Saved entries:
--

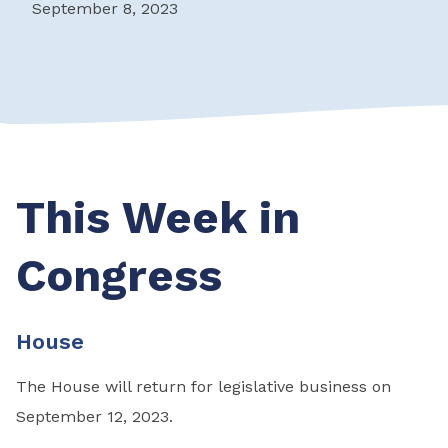
September 8, 2023
This Week in
Congress
House
The House will return for legislative business on
September 12, 2023.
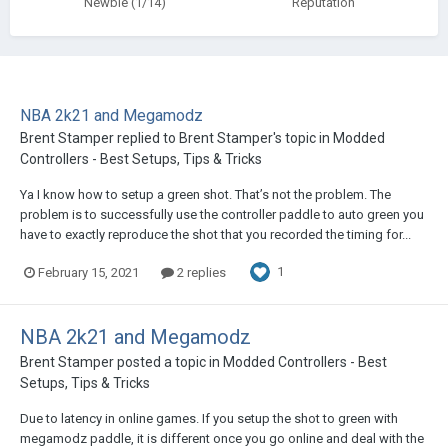
Newbie (1/14)
Reputation
NBA 2k21 and Megamodz
Brent Stamper
replied to
Brent Stamper
's topic in
Modded
Controllers - Best Setups, Tips & Tricks
Ya I know how to setup a green shot. That’s not the problem. The
problem is to successfully use the controller paddle to auto green you
have to exactly reproduce the shot that you recorded the timing for...
1
February 15, 2021
2 replies
NBA 2k21 and Megamodz
Brent Stamper
posted a topic in
Modded Controllers - Best
Setups, Tips & Tricks
Due to latency in online games. If you setup the shot to green with
megamodz paddle, it is different once you go online and deal with the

--

Work item: Whatever lies between the line containing "Due to latency" and the final line above, both included, must be returned exactly.

Problem solution:
Due to latency in online games. If you setup the shot to green with
megamodz paddle, it is different once you go online and deal with the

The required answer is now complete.